La récente déclaration du ministre des affaires étrangères Jean-Yves Le Drian et l’échange entre Emmanuel Macron et Ilham Aliev montre bien que la France défend toujours son statut de médiateur et qu’elle reste, pour moi, neutre.»

Sputnik France: En effet, la France ne répond pas pour l'instant par l'affirmative à la demande de l'Arménie de reconnaître l'indépendance du Haut Karabakh et garde sa neutralité, pensez-vous qu'une démarche dans le sens de la reconnaissance de la République autoproclamée puisse aggraver les choses? 

Mirvari Fataliyeva: «Clairement. L’Azerbaïdjan ne renoncera jamais à récupérer ses terres, c’est une question existentielle pour nous. Les provinces occupées par les Arméniens sont à l’Azerbaïdjan ce que l’Alsace et la Lorraine sont à la France.

Si la France disait soutenir le séparatisme arménien, que dirait-elle demain à l’Espagne, à l’Ukraine, à la Géorgie et tant d’autres pays confrontés à des séparatismes armés. Elle se discréditerait totalement sur la scène internationale.»

Sputnik France: Comment réagissez-vous à l’annonce de Mike Pompeo, secrétaire d’État américain, qui dit espérer que l’Arménie «puisse se défendre»?

Mirvari Fataliyeva: «Je crois que le contexte électoral explique cette sortie. Pour moi, c’est clairement un clin d’œil aux millions d’Arméniens vivant Outre-Atlantique. Démocrates comme Républicains essayent de capter les voix arméniennes dont la communauté est influente aux États-Unis.»

Sputnik France: Erdogan parle d’une nation et de deux États quand il parle de la Turquie et de l’Azerbaïdjan, vous identifiez-vous à ce message?

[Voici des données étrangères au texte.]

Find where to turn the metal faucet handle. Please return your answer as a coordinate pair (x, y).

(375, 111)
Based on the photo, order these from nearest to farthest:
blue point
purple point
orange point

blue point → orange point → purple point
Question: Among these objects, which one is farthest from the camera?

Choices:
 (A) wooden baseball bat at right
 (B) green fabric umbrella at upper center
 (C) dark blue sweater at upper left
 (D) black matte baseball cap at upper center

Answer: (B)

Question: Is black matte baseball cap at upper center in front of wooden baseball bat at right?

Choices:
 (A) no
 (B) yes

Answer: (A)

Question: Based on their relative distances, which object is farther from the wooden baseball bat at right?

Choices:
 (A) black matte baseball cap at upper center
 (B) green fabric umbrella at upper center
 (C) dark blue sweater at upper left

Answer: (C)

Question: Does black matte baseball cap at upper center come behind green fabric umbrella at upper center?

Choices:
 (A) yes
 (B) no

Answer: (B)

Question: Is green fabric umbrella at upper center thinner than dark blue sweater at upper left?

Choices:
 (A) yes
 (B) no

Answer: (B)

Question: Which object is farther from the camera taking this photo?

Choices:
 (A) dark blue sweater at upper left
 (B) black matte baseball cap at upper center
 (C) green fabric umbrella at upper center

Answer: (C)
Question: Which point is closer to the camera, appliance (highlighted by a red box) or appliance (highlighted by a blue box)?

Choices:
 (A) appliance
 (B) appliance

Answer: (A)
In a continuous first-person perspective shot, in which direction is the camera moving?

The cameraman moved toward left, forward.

Mirvari Fataliyeva: «Je suis d’origine azerbaïdjanaise et je ressens naturellement des affinités culturelles et linguistiques avec les Turcs. Ils nous soutiennent aujourd’hui comme hier sur le plan diplomatique et politique. Ces liens sont historiques, ils n’ont pas forcément de rapport avec le Président Recep Tayyip Erdogan. Mais la Turquie n’est pas le seul soutien de l’Azerbaïdjan aujourd’hui: il y a également Israël, le Pakistan, la Géorgie, l’Ukraine [qui] par exemple nous soutiennent aussi.»

Sputnik France: Que pensez-vous de la participation des mercenaires étrangers au conflit?

Mirvari Fataliyeva: «Des informations de plus en plus nombreuses font état de combattants arméniens recrutés en France et au Liban, acheminés par avion au Haut-Karabakh.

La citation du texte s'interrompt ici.